Very good. In fact, Stanley Kubrik has put some decent classical music in a
couple of his movies, though I find it interesting it was the psycho in
Clockwork Orange who like Beethoven.
- Berlioz's Symphonie Fantastique and Requiem are impressive,
and as dark as their names suggest.
- Handel annoys me. Water Music and Fireworks Music. What
sort of names are those? He's like the James A. Michener of English classical
music; too much music that was too long.
- Rossini had several good pieces. Guillaume Tell is really good, even
if the overture was used for The Lone Ranger. I liked The Barber of
Seville, [standard opera caveat applies].
- I also really like Liszt's Mephisto Waltz and Hungarian
Rhapsodys (there were several). The hard part is getting over the Bugs
Bunny syndrome. Warner Brothers used Liszt as background music for a lot of
slapstick cartoon sequences. If you can get the image of Elmer Fudd chasing
Bugs out of your mind while listening to it, you can really enjoy them.
- And if you get tired the serious, somber world of snobby classical music,
definitely check out PDQ Bach, the Weird Al of classical music.

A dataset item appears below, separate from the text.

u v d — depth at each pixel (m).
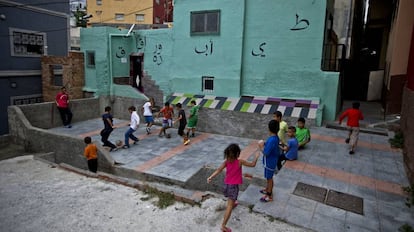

My favorites
of his are: A Little Nightmare Music: yet another opera about the night Mozart
died and Sollieri didn't; 1712 Overture and other Musical Assaults: 1712 is one
of the greatest musical parodies of all time, and Einstein on the Fritz
lampoons the previously-mentioned Philip Glass; The Intimate PDQ Bach:
includes the classic Hansel and Grettel and Ted and Alice, an operetta about a
transvestite monk, and Toot Suite, for calliope four-hands; Oedipus Tex:
has Classical Rap on it, probably the only work in the history of mankind
to scratch The Four Seasons on a turntable. The PDQ Bach stuff is of varying
quality. Some of his stuff is performance comedy, so listening to him use a
lasso or cardboard tubes as instruments isn't nearly as funny as seeing it.
But some of his lyrics are hilarious, and if you get to know the eccentricities
of some of the composers, the music is hilarious.